Enclosure, Cookstown, Co. Dublin
Co. Dublin |
Enclosures
Somewhere beneath the arable fields of Cookstown in County Dublin, a large oval enclosure lies completely invisible to anyone standing in it.
There is nothing to see at ground level, no earthwork, no ridge, no depression in the soil. The site exists, effectively, only from the air, where the differential growth of crops above buried features betrays the outline of something substantial underneath.
The enclosure came to attention through aerial photography, which revealed it as a crop mark, the tell-tale variation in plant colour and height that occurs when roots encounter buried ditches or walls. Crop marks form because soil that has filled an ancient ditch retains more moisture and nutrients than the compacted ground around it, causing the plants above to grow taller and greener. Alongside the oval outline, other features visible in the same photographs suggest the possible remains of a field system, hinting that this was not an isolated structure but part of a wider organised landscape. The site is recorded in the Sites and Monuments Record as DU007-054, and details were drawn together by researcher T. Condit. Without excavation, it is impossible to say with certainty what the enclosure was, though oval enclosures of this kind are often associated with early medieval settlement, enclosing a farmstead or small community behind a defining boundary ditch.

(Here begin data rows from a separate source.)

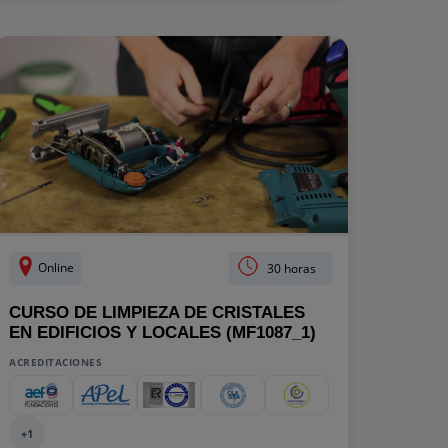
Online
30 horas
CURSO DE LIMPIEZA DE CRISTALES
EN EDIFICIOS Y LOCALES (MF1087_1)
ACREDITACIONES
+1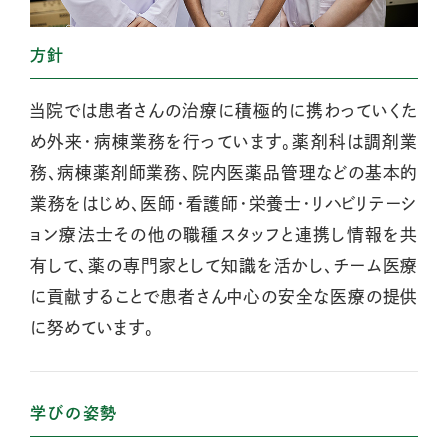
方針
当院では患者さんの治療に積極的に携わっていくた
め外来・病棟業務を行っています。薬剤科は調剤業
務、病棟薬剤師業務、院内医薬品管理などの基本的
業務をはじめ、医師・看護師・栄養士・リハビリテーシ
ョン療法士その他の職種スタッフと連携し情報を共
有して、薬の専門家として知識を活かし、チーム医療
に貢献することで患者さん中心の安全な医療の提供
に努めています。
学びの姿勢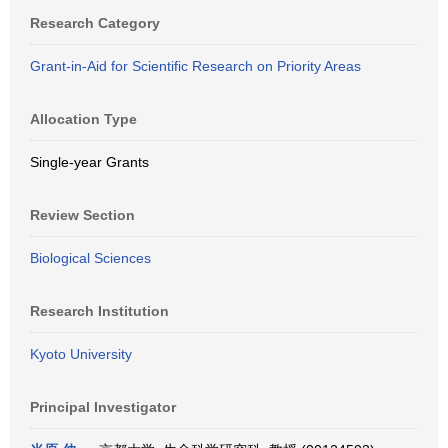
Research Category
Grant-in-Aid for Scientific Research on Priority Areas
Allocation Type
Single-year Grants
Review Section
Biological Sciences
Research Institution
Kyoto University
Principal Investigator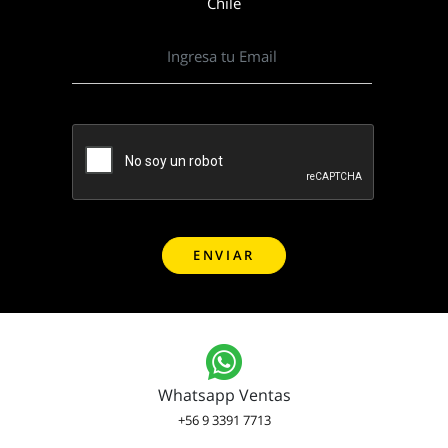
Chile
Whatsapp Ventas
+56 9 3391 7713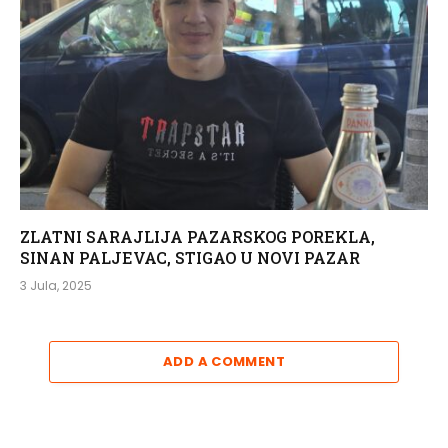
ZLATNI SARAJLIJA PAZARSKOG POREKLA,
SINAN PALJEVAC, STIGAO U NOVI PAZAR
3 Jula, 2025
ADD A COMMENT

Because there are no visible remains whatsoever, visiting the location offers little in the conventional sense. The site sits within open arable farmland, and access to agricultural land requires the landowner's permission. The crop mark itself would only be legible from altitude, and even then only under the right conditions, typically a dry summer spell when soil moisture differences are most pronounced and cereal crops are approaching maturity. The best way to actually see the enclosure as it has been recorded is through the aerial photographic archives held by bodies such as the National Monuments Service. For anyone curious about how much of Ireland's early landscape remains buried and unnoticed beneath ordinary working fields, this is a quietly instructive example.